> [Brief] Write out, word for word, every line in the data below from the one containing "the potted flower arrangement at (x=70, y=761)" to the one containing "the man in dark suit at (x=353, y=617) | 513", both of them included.
** Opening Data listing block **
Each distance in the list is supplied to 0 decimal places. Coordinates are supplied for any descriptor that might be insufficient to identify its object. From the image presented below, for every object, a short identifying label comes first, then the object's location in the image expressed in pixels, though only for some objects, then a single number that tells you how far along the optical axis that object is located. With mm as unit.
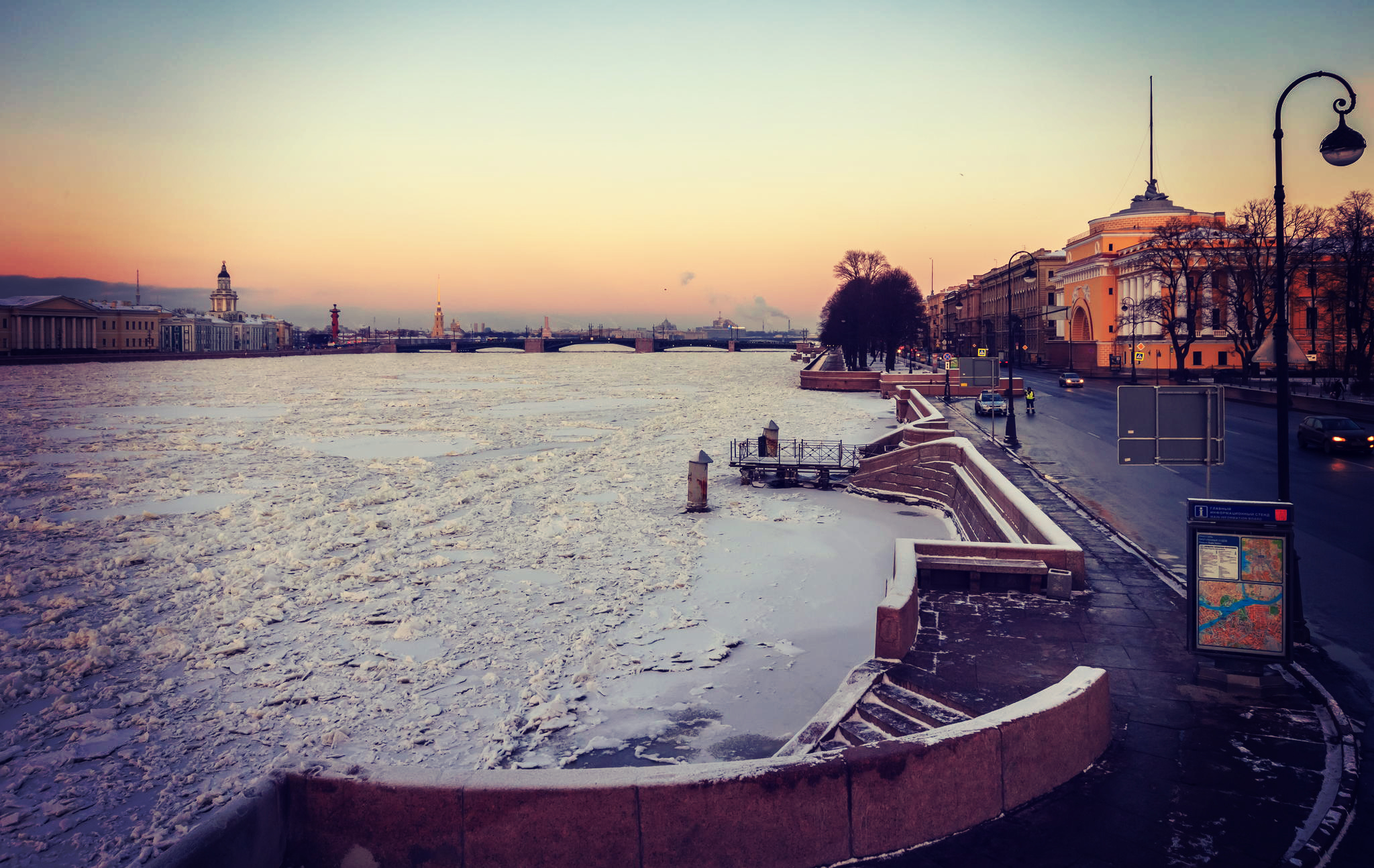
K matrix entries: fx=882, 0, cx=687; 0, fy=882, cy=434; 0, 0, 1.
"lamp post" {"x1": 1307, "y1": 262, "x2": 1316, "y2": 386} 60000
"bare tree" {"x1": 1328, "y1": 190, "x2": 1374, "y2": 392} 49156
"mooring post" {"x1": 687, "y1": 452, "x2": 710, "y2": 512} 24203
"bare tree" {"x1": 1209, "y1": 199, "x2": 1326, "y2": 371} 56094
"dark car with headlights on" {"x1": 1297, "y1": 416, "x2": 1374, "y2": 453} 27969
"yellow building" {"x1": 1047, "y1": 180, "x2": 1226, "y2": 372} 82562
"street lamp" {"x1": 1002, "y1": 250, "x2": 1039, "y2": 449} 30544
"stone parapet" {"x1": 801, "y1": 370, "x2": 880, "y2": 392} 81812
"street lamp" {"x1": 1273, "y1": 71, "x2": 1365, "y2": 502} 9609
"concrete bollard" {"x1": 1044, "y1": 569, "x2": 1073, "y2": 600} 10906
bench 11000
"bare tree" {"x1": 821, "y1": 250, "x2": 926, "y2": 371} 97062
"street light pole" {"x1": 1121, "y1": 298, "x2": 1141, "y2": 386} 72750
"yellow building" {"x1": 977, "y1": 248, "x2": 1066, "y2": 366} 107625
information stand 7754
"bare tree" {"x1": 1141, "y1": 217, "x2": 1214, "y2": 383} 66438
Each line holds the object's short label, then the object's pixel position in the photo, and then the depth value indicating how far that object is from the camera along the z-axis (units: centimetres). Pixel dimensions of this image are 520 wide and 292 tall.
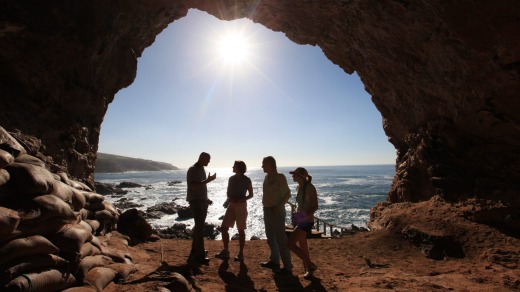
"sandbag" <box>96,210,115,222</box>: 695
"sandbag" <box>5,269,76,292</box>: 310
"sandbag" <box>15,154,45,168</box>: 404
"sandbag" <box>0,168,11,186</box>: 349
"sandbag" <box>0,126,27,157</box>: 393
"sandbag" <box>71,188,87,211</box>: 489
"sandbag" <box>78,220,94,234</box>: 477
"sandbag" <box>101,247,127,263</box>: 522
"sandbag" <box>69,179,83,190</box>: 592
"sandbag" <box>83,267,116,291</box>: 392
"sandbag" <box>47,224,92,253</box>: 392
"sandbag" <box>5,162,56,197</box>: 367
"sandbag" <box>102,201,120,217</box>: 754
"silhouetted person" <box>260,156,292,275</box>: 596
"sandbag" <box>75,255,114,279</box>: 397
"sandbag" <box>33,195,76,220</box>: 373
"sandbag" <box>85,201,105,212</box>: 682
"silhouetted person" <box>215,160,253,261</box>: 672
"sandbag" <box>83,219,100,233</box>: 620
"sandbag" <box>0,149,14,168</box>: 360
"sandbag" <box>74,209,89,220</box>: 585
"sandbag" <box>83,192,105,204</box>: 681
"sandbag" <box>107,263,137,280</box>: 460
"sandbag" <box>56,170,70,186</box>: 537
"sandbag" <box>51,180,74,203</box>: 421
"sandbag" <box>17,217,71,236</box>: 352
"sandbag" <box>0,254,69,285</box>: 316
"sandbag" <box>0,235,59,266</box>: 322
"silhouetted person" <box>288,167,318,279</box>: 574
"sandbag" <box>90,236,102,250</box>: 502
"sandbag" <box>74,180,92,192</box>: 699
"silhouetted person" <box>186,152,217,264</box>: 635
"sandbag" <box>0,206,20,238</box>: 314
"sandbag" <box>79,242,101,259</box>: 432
** Closing Data listing block **
** Opening Data listing block **
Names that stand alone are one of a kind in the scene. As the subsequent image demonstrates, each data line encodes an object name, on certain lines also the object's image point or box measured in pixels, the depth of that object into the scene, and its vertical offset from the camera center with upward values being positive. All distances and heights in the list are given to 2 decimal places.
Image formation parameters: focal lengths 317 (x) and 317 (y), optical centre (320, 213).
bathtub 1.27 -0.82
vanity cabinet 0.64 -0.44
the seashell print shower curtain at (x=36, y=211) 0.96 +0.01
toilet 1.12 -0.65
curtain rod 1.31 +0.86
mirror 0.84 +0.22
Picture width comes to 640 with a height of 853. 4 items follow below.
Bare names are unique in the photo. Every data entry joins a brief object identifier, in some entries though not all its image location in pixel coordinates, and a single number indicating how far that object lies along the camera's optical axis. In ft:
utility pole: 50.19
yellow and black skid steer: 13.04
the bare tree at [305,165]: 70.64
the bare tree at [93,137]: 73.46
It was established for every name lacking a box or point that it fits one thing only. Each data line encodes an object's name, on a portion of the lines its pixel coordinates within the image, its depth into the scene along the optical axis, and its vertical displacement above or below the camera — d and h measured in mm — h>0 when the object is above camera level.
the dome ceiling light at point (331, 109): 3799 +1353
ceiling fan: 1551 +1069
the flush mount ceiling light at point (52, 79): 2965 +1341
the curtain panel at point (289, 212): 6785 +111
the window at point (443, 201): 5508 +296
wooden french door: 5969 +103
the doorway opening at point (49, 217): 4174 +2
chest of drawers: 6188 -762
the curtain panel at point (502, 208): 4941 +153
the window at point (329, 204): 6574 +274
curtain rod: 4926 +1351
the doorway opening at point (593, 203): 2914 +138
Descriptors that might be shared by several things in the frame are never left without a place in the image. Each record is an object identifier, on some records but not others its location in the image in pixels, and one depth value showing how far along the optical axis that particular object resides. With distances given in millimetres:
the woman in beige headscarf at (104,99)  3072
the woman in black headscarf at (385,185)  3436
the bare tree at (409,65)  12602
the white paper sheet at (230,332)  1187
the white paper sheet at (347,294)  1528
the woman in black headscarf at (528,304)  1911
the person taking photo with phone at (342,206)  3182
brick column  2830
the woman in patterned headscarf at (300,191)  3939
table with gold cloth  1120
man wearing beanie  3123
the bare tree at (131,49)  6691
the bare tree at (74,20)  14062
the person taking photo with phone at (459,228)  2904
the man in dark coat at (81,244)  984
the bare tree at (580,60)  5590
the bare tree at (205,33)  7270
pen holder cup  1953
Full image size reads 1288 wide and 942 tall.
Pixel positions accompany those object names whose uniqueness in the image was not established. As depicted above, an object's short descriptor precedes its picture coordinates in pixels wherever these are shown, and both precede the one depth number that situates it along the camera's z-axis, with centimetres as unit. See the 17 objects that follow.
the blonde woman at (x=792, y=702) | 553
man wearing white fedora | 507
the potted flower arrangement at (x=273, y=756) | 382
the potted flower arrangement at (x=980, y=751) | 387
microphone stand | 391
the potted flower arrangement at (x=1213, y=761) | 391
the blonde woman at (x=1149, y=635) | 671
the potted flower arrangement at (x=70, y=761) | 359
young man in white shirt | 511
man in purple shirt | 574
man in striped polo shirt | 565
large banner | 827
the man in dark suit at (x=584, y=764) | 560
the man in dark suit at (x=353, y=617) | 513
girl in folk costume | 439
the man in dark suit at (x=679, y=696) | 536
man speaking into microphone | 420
** Closing Data listing block **
> [Response below]
the potted flower arrangement at (x=70, y=761) | 359
young man in white shirt | 511
man in purple shirt | 574
man in striped polo shirt | 565
large banner | 827
the man in dark suit at (x=584, y=764) | 560
the man in dark suit at (x=353, y=617) | 513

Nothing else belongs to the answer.